Tenuta della Fratta is one of those places that exudes history, and it is in this picturesque setting, in this hamlet where time seems to have stood still, that we meet the journalist Sara Lucaroni, originally from Sinalunga.
“I used to live nearby, the family home is still here today, so I have always come often to Fratta to walk, to relax, to watch the animals. For me this is a special place and I asked to meet right here because it is a place that gives me a unique serenity. The first time I traveled for work to the Middle East was July 2015. I went to Iraq to report on the genocide of a minority, and it was a sensitive time because at that time there was Isis there. When I returned after 20 days, the first thing I did was to run here because I felt the need to find my roots again.”
Roots are an important concept for Sara, so much so that: “I often repeat the quote of Sister Mary ‘The Saint’ in Sorrentino's film ‘"La grande bellezza": ‘I only eat roots, because roots are important,’ helping with these words the protagonist to find himself. I believe it is essential to look inside because the center of gravity is inside each of us, in our history, in our culture, in our identity. Wherever we go in the world, whoever we interface with, we have to be strong in who we are, remember where we came from. I feel my roots very much and I am proud of them. That's why in that July 2015 the first thing I did when I came back was to come here to the Fratta”.
One can sense how Sara is attached to this place that for her today represents a safe haven, and that over the centuries has gone through important historical cultural changes: “Every time I look around and am amazed at how much history there is in one place. During the Middle Ages it was part of the great swamp that was the Valdichiana, after the reclamation the farm was built there, from where Sodoma passed in the Renaissance period to fresco the Chapel of St. Michael. Then how can we not think of La Fratta and the history of farms with large landowners, sharecropping and the Chianina breed, now famous throughout the world, but which was born right here in these stables. And then in addition to the past times there is the present day, with everything beautiful that La Fratta represents, a place that has an incredible luxury: calm. There are two closely related aspects that I like most about the Valdichiana Senese, nature and history: here nature is history and vice versa, and at La Fratta it is an even truer concept”.
And the calm, peacefulness and slowness are hallmarks of village life that the journalist particularly likes: “Work frequently takes me out of the area and out of Italy, plus I moved to a neighboring town, but I return to my Valdichiana as soon as I can, both for the family I have here and for the tranquility I can find at any time.”
La Fratta is located a few kilometers from the historic center of Sinalunga, about which Sara speaks with a note of nostalgia and pride at the same time:
“An historic center that is not sufficiently known and appreciated although extraordinary works are kept in the churches. I mention for example the small chapel of Madonna del Rifugio in the convent of San Bernardino. When I happen to go for long walks, I come to the hill and stop to visit the church, admiring as if for the first time the masterpieces preserved there, including incredible panels. And then the old town I am fond of, it makes me go back with my memory to when I was a little girl, when late in the summer evenings together with friends we loved to walk for hours in the deserted village and chat. There was no one there, the lights were off, the windows closed ... everything was charming and there was only us with our plans, our future, our dreams.”

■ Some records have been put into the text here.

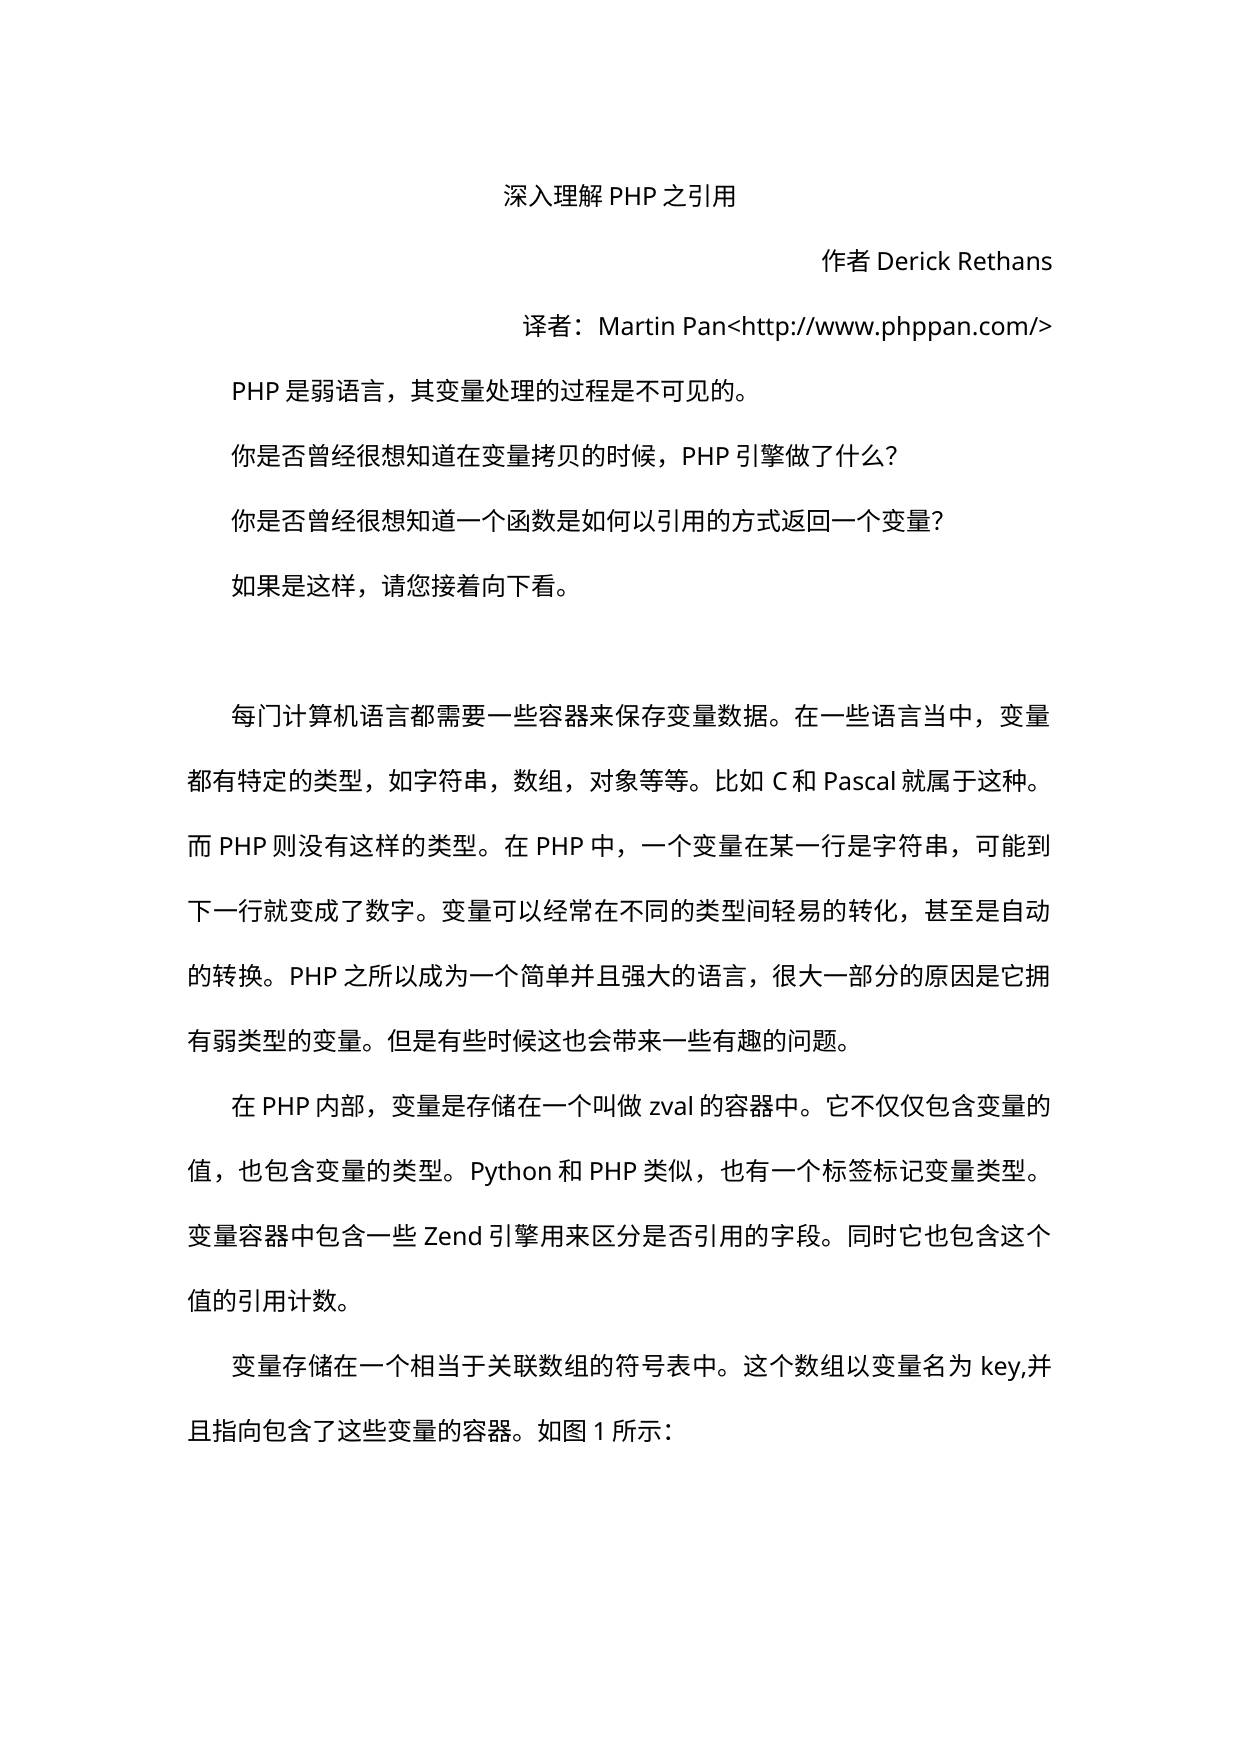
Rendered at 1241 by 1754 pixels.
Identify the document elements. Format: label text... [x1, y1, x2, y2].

text 深入理解PHP之引用 [187, 162, 1053, 227]
text 在PHP内部，变量是存储在一个叫做zval的容器中。它不仅仅包含变量的值，也包含变量的类型。Python和PHP类似，也有一个标签标记变量类型。变量容器中包含一些Zend引擎用来区分是否引用的字段。同时它也包含这个值的引用计数。 [187, 1072, 1053, 1332]
text 变量存储在一个相当于关联数组的符号表中。这个数组以变量名为key,并且指向包含了这些变量的容器。如图1所示： [187, 1332, 1053, 1462]
text 译者：Martin Pan<http://www.phppan.com/> [187, 292, 1053, 357]
text PHP是弱语言，其变量处理的过程是不可见的。 [187, 357, 1053, 422]
text 你是否曾经很想知道一个函数是如何以引用的方式返回一个变量？ [187, 487, 1053, 552]
text 每门计算机语言都需要一些容器来保存变量数据。在一些语言当中，变量都有特定的类型，如字符串，数组，对象等等。比如C和Pascal就属于这种。而PHP则没有这样的类型。在PHP中，一个变量在某一行是字符串，可能到下一行就变成了数字。变量可以经常在不同的类型间轻易的转化，甚至是自动的转换。PHP之所以成为一个简单并且强大的语言，很大一部分的原因是它拥有弱类型的变量。但是有些时候这也会带来一些有趣的问题。 [187, 682, 1053, 1072]
text 作者Derick Rethans [187, 227, 1053, 292]
text 如果是这样，请您接着向下看。 [187, 552, 1053, 617]
text 你是否曾经很想知道在变量拷贝的时候，PHP引擎做了什么？ [187, 422, 1053, 487]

Sinalunga has an extensive territory with the main town and many very different hamlets. It is precisely because of these diversities that there is a very strong and heartfelt sense of parochialism: “Sinalunga has a vocation that is not tourist but artisan, agricultural and industrial. Each hamlet has its own peculiarities and traditions, an identity all its own that the inhabitants care to defend. This is a very united and beautiful territory, however, as is traditional in Italy and in Tuscany especially, there is this parochialism that is hard to die, but which I am convinced is a strength, because the beauty lies precisely in diversity”.
Place of the local ambassador's heart:
Tenuta della Fratta without a doubt is a place of the heart that I recommend visiting with all the calm in the world, getting lost in the narrow streets of the village and discovering every corner. But there is also another special place dear to my heart, the wonderful little chapel of the Madonna del Rifugio inside the Convent of San Bernardino. Our Lady of Refuge is a work that is believed to have been painted by Sano di Pietro, has a very special history and is believed to be miraculous. I think the chapel of Our Lady of Refuge is really the essence of the beauty of this area. But not only this one, there are many other incredible masterpieces that one would not expect to see in a place that has no real tourist vocation.